Friday, May 21, 2010

Made Flesh

I once had a conversation with a friend who suggested to me that allegiance to the Catholic Church was an embracing of a glorified picture of the Church at the expense of Scripture. This impression is common enough, and were it true, it would be a grave error indeed.

“Em, Scripture is given to us by God himself,” she affirmed.

I agreed. “And the Church is not?” I cautiously asked.

“Well, the Church may be given to us by God as well,” she agreed, “but it is not part of the Trinity.”

This gave me pause. “...and Scripture is?” I hesitated.

“Yes,” she affirmed, but did not seem sure of her answer, “because Jesus in the Word made flesh...”

This conversation has spun in my mind quite a bit since it happened. It was not the first time I had heard the notion that the introduction to the Gospel of John means that Christ as the Word made flesh is the incarnation of the Bible, as if the Bible is the second person of the Trinity, the form of Jesus that has stayed with us in the past 2000 years since the Ascension.

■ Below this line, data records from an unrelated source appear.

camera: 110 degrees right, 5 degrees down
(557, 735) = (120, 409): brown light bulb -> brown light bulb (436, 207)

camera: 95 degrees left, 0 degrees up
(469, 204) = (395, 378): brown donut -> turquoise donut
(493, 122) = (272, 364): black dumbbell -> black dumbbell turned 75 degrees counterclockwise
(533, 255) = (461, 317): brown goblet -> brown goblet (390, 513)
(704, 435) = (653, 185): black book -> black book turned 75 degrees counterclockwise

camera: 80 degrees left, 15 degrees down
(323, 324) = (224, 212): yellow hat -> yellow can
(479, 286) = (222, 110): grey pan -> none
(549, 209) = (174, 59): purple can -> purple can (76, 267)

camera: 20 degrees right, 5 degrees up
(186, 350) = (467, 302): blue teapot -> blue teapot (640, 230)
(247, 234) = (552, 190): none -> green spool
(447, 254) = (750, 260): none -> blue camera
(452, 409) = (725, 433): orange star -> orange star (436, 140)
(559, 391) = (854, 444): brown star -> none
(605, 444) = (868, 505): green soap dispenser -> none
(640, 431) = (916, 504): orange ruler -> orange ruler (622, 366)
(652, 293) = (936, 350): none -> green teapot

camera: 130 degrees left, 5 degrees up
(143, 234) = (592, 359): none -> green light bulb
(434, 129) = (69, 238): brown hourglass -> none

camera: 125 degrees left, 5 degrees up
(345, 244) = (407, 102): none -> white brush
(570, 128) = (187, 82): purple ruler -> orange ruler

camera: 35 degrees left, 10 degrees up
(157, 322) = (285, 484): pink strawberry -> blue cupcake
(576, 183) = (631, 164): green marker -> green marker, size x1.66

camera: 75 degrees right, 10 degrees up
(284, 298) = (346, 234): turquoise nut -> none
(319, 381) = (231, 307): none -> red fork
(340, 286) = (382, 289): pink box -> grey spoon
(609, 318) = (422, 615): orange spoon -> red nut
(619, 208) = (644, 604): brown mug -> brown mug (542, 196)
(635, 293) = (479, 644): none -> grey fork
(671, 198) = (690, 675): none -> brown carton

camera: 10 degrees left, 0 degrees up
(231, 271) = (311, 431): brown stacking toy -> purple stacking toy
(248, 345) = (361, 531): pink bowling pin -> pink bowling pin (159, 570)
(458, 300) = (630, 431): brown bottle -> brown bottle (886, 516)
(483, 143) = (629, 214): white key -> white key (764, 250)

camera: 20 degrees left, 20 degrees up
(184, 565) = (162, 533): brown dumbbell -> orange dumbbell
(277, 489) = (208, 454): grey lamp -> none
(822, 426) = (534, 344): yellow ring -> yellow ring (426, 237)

Please hear me that I am not making fun of my friend. There are some ways the interpretation might have been hasty, an on-the-spot defense of conclusions she had beforehand, but there are other ways that she might have tapped into imagery that John welcomes us to explore. And to whatever extent I sympathize with the idea that the Bible is the second person of the Trinity, perhaps there is a sense in which the Church is the third, the tangible manifestation of the work of the Holy Spirit that has stayed with us for the past 2000 years since Pentecost.

I won’t take that idea very far (anymore than it would be kind to take my friend’s idea farther than it was meant to go), but I am comforted today to remember (as a friend insisted to me two years ago) that God has not abandoned his Church to muddle through the past 2000 years on her own, that the Holy Spirit will not abandon the Church, that God in his surplus of graces has poured his Spirit on us both individually and as a united body.

As I am Confirmed in the morning of the eve of Pentecost, it is good news indeed.